The Companion Chronicles: The First Doctor: Volume One is a Doctor Who audio boxset which features more adventures told from the perspective of various companions. This version of the Doctor would be played by William Hartnell if he was still among the living and able to participate in these Big Finish releases. There are four episodes directed by Lisa Bowerman.
The Sleeping Blood written by Martin Day starts off this set with Carole Ann Ford returning to mic as Susan. Darren Strange pitches in as the guest actor. As the Doctor is stricken with a debilitating illness, Susan has to help thwart a terrorist attack aboard a research center. This is not the most memorable of adventures either way. It does have a pretty strong ending, and Ford does well with her performance. This just didn’t keep my attention as well as I had hoped.
The Unwinding World is written by Ian Potter and stars Maureen O’Brien as Vicki with Alix Dunmore helping out as the guest actor. This is another one that I am having a harder time remembering with any great clarity. Vicki is separated from the Doctor and working some kind of office job, but she is planning to return to a more exciting life once she is reunited with the TARDIS.

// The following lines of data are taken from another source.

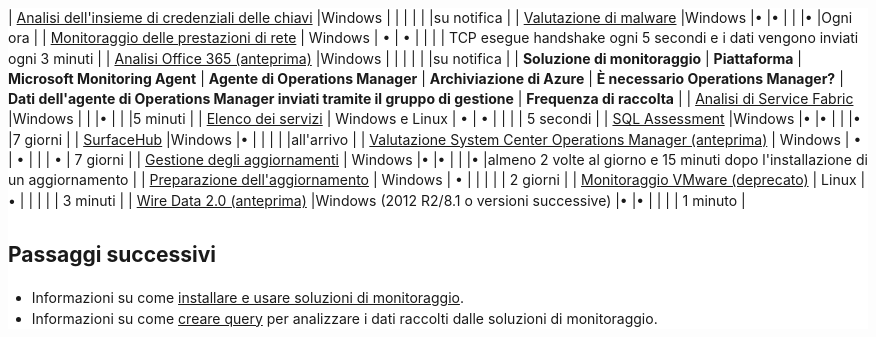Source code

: | [Analisi dell'insieme di credenziali delle chiavi](azure-key-vault.md) |Windows | | | | | |su notifica |
| [Valutazione di malware](../../security-center/security-center-install-endpoint-protection.md) |Windows |&#8226; |&#8226; | | |&#8226; |Ogni ora |
| [Monitoraggio delle prestazioni di rete](network-performance-monitor.md) | Windows | &#8226; | &#8226; |  |  |  | TCP esegue handshake ogni 5 secondi e i dati vengono inviati ogni 3 minuti |
| [Analisi Office 365 (anteprima)](solution-office-365.md) |Windows | | | | | |su notifica |
| **Soluzione di monitoraggio** | **Piattaforma** | **Microsoft Monitoring Agent** | **Agente di Operations Manager** | **Archiviazione di Azure** | **È necessario Operations Manager?** | **Dati dell'agente di Operations Manager inviati tramite il gruppo di gestione** | **Frequenza di raccolta** |
| [Analisi di Service Fabric](../../service-fabric/service-fabric-diagnostics-oms-setup.md) |Windows | | |&#8226; | | |5 minuti |
| [Elenco dei servizi](service-map.md) | Windows e Linux | &#8226; | &#8226; |  |  |  | 5 secondi |
| [SQL Assessment](sql-assessment.md) |Windows |&#8226; |&#8226; | | |&#8226; |7 giorni |
| [SurfaceHub](surface-hubs.md) |Windows |&#8226; | | | | |all'arrivo |
| [Valutazione System Center Operations Manager (anteprima)](scom-assessment.md) | Windows | &#8226; | &#8226; |  |  | &#8226; | 7 giorni |
| [Gestione degli aggiornamenti](../../automation/automation-update-management.md) | Windows |&#8226; |&#8226; | | |&#8226; |almeno 2 volte al giorno e 15 minuti dopo l'installazione di un aggiornamento |
| [Preparazione dell'aggiornamento](https://docs.microsoft.com/windows/deployment/upgrade/upgrade-readiness-get-started) | Windows | &#8226; |  |  |  |  | 2 giorni |
| [Monitoraggio VMware (deprecato)](vmware.md) | Linux | &#8226; |  |  |  |  | 3 minuti |
| [Wire Data 2.0 (anteprima)](wire-data.md) |Windows (2012 R2/8.1 o versioni successive) |&#8226; |&#8226; | | | | 1 minuto |




## <a name="next-steps"></a>Passaggi successivi
* Informazioni su come [installare e usare soluzioni di monitoraggio](solutions.md).
* Informazioni su come [creare query](../log-query/log-query-overview.md) per analizzare i dati raccolti dalle soluzioni di monitoraggio.
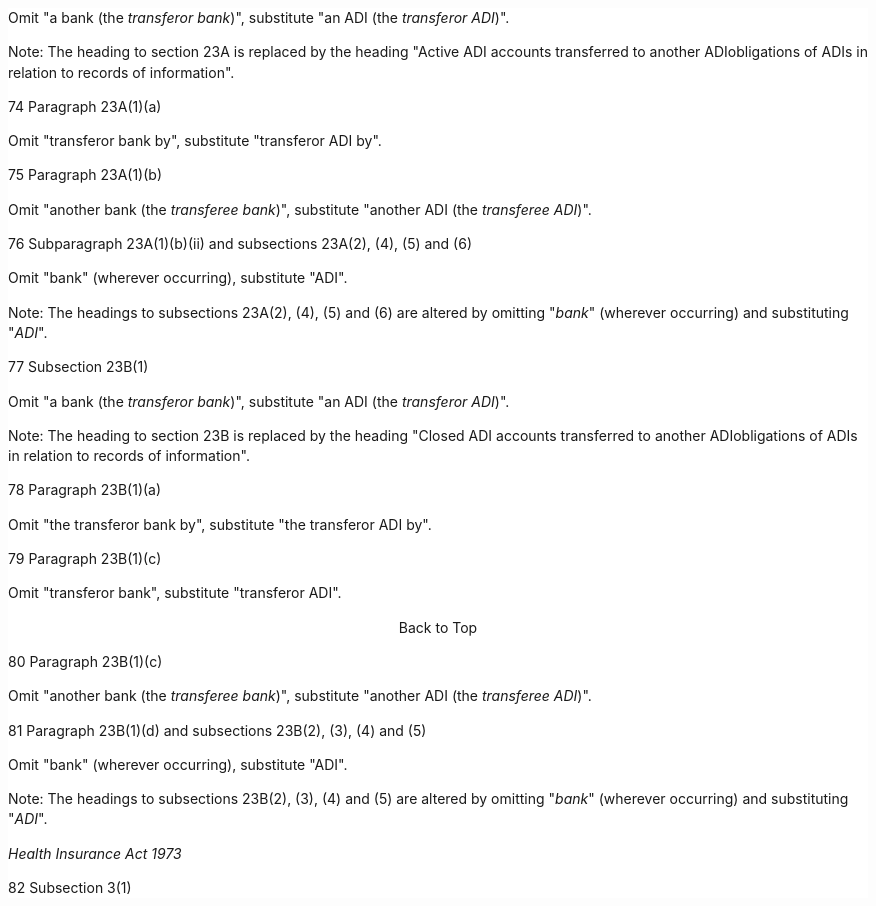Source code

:  Omit "a bank (the _transferor bank_)", substitute "an ADI (the _transferor ADI_)".

Note:	The heading to section 23A is replaced by the heading "Active ADI accounts transferred to another ADI&#151;obligations of ADIs in relation to records of information".

74
  Paragraph 23A(1)(a)

 Omit "transferor bank by", substitute "transferor ADI by".

75
  Paragraph 23A(1)(b)

 Omit "another bank (the _transferee bank_)", substitute "another ADI (the _transferee ADI_)".

76
  Subparagraph 23A(1)(b)(ii) and subsections 23A(2), (4), (5) and 
(6)

Omit "bank" (wherever occurring), substitute "ADI".

Note:	The headings to subsections 23A(2), (4), (5) and (6) are altered by omitting "_bank_" (wherever occurring) and substituting "_ADI_".

77
  Subsection 23B(1)

 Omit "a bank (the _transferor bank_)", substitute "an ADI (the _transferor ADI_)".

Note:	The heading to section 23B is replaced by the heading "Closed ADI accounts transferred to another ADI&#151;obligations of ADIs in relation to records of information".

78
  Paragraph 23B(1)(a)

 Omit "the transferor bank by", substitute "the transferor ADI by".

79
  Paragraph 23B(1)(c)

 Omit "transferor bank", substitute "transferor ADI".

<center>Back to Top</center>

80
  Paragraph 23B(1)(c)

 Omit "another bank (the _transferee bank_)", substitute "another ADI (the _transferee ADI_)".

81
  Paragraph 23B(1)(d) and subsections 23B(2), (3), (4) and 
(5)

Omit "bank" (wherever occurring), substitute "ADI".

Note:	The headings to subsections 23B(2), (3), (4) and (5) are altered by omitting "_bank_" (wherever occurring) and substituting "_ADI_". 

_Health Insurance Act 1973_

82
  Subsection 3(1)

Simon Guerrier writes the last two stories which has Peter Purves returning to the role of Steven Taylor. The Founding Fathers and The Locked Room are a drastic improvement. Steven was left by the Doctor to rule a world. He abdicated the throne and is now an old man with granddaughters. His favorite granddaughter has followed in his footsteps, and she hears another story where the Doctor, Steven, and Vicki meet one Benjamin Franklin in London as an alien influence keeps them locked out of the TARDIS. Finally, Sida, who is played by Alice Haig, finally meets the Doctor when an old enemy makes an appearance on Steven’s planet.
This set has a bit of an unremarkable start with the first two stories being somewhat forgettable, however Guerrier saves it for me at the end. Really, Purves is also a fantastic narrator as well. He does a pretty good impression of William Hartnell’s Doctor. It isn’t like he can do a great imitation, but there is something about his performance as the Doctor that I like. I will likely have a more favorable reaction to the other two stories once I hear them again. Potter and Day aren’t terrible as writers, but their contributions just didn’t grab me all that tight. In spite of that, I am still pleased to add this particular set to the collection.